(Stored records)

-.-.-

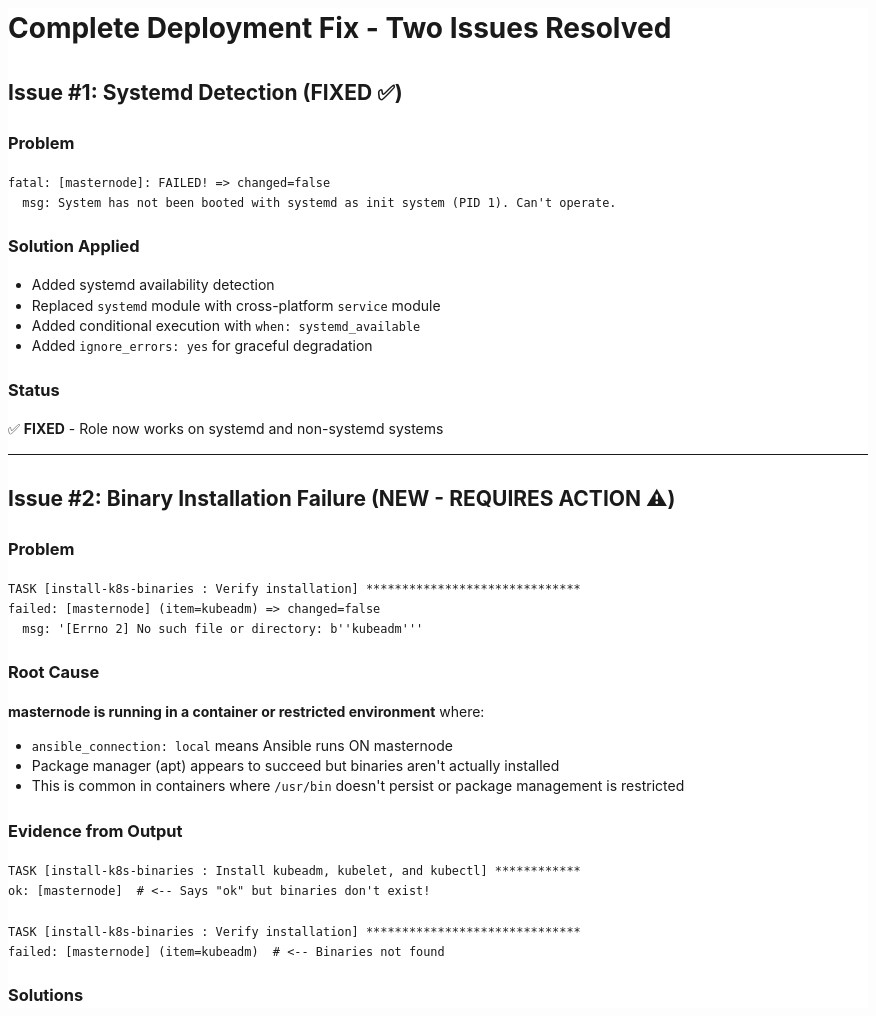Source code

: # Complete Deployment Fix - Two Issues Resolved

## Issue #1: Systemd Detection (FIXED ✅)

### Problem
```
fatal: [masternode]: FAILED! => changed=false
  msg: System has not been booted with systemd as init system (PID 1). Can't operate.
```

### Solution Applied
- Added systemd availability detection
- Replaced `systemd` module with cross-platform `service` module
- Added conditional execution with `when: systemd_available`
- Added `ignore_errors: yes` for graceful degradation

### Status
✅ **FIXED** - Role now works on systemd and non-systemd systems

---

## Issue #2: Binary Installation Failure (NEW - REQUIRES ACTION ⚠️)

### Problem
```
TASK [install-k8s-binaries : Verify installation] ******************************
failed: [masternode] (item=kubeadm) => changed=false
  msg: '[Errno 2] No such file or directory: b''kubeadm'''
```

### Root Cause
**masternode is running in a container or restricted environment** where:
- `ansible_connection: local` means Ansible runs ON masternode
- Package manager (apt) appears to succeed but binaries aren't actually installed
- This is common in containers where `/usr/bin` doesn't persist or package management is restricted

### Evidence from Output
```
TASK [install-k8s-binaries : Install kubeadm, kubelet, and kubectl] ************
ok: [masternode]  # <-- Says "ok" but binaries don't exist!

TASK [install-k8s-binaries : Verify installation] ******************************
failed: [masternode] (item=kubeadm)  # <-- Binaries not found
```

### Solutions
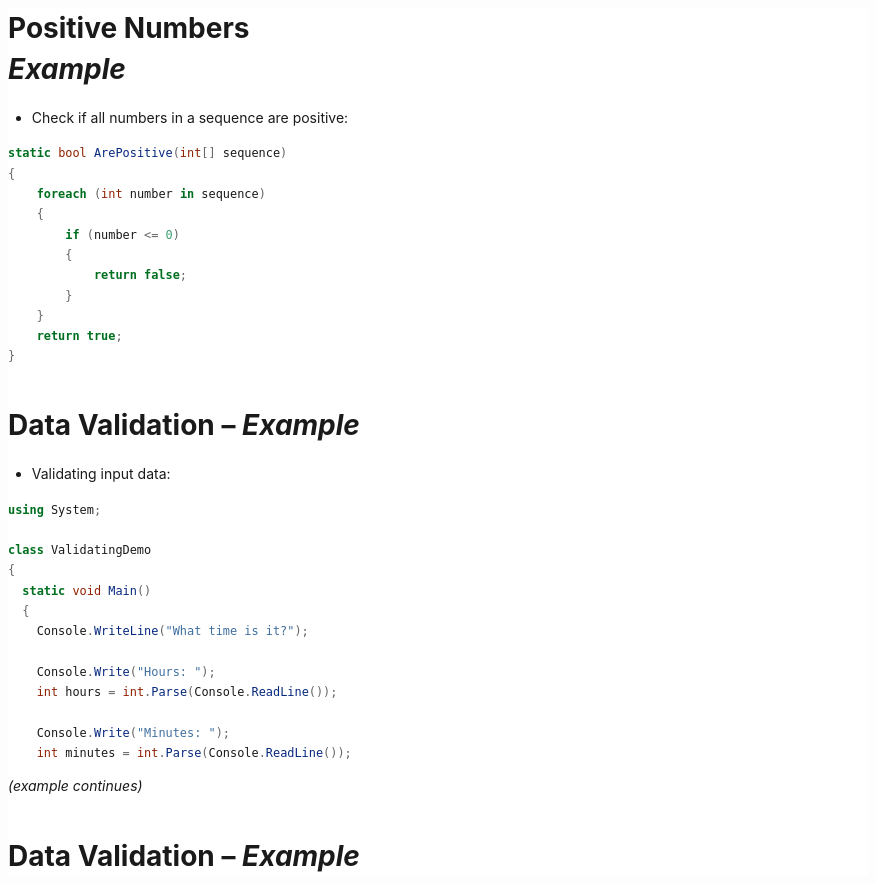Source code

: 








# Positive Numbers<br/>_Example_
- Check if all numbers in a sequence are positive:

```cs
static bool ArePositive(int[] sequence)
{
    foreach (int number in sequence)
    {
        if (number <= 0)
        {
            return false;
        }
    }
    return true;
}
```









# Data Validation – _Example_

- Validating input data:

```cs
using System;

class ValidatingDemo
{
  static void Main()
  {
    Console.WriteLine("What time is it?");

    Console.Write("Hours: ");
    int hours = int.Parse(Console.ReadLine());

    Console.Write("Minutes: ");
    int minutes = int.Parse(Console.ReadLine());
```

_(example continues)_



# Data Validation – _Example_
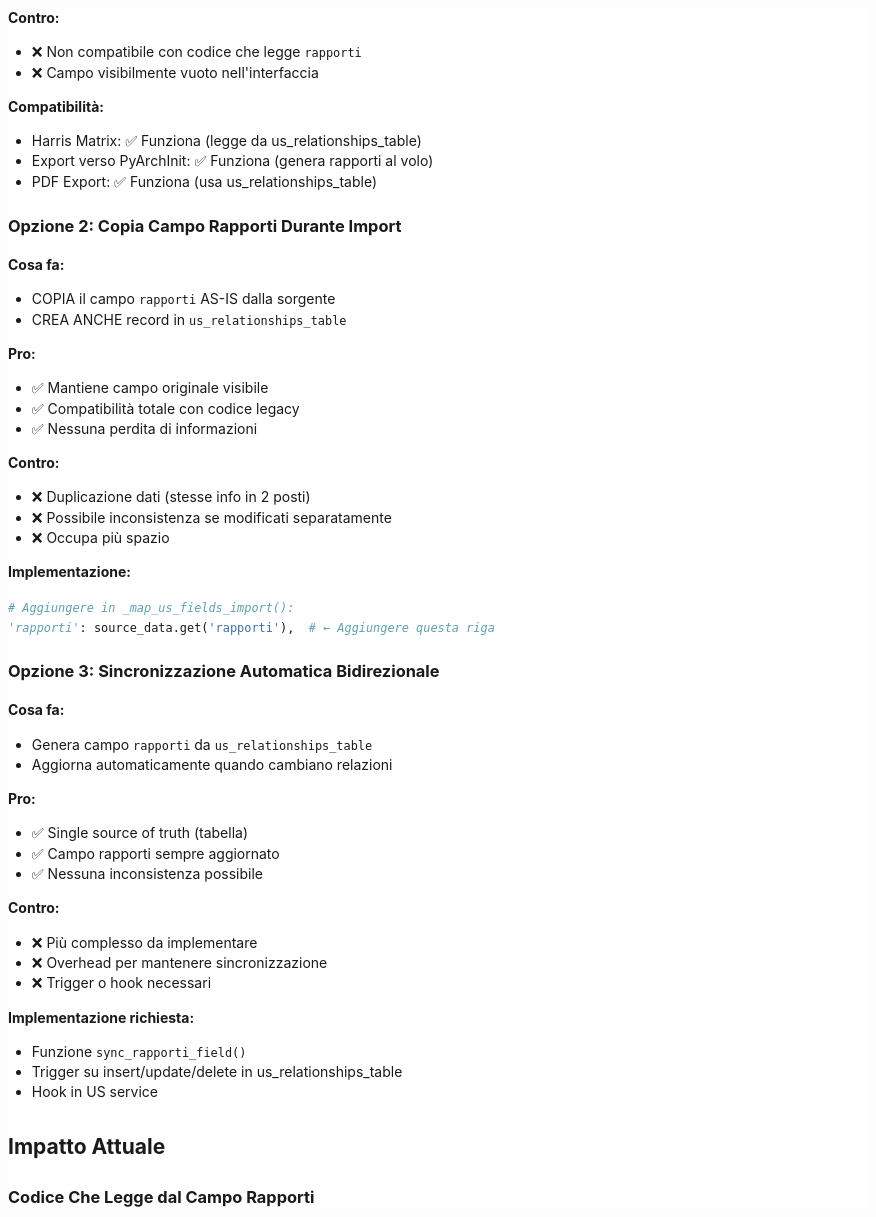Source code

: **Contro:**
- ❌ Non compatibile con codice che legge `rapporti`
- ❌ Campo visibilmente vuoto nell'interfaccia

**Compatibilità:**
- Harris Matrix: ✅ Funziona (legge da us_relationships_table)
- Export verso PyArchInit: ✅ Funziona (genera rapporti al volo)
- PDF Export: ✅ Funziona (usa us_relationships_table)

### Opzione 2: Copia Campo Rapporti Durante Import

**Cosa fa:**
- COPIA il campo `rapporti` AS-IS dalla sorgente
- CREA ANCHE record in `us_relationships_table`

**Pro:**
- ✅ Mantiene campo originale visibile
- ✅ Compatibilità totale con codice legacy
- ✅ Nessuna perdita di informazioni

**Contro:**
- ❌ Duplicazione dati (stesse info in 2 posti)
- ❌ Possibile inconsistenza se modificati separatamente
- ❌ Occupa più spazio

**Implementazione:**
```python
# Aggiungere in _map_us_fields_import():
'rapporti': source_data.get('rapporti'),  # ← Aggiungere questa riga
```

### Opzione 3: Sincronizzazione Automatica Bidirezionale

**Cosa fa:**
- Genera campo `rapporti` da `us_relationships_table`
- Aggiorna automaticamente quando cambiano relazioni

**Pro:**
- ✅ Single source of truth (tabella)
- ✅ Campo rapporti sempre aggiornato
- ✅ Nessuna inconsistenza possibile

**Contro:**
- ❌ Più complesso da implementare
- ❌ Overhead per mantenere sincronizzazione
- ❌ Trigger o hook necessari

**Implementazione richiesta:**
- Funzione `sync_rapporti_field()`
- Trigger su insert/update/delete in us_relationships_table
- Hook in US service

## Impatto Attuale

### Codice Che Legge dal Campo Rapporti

-.-.-

= WHAT THE EXERCISE ASKS =
Ending at the line with "- Added systemd availability detection", reproduce exactly the lines that begin at the top of the data, and include no pictures.

= WRITTEN SOLUTION =
Source code

: # Complete Deployment Fix - Two Issues Resolved

## Issue #1: Systemd Detection (FIXED ✅)

### Problem
```
fatal: [masternode]: FAILED! => changed=false
  msg: System has not been booted with systemd as init system (PID 1). Can't operate.
```

### Solution Applied
- Added systemd availability detection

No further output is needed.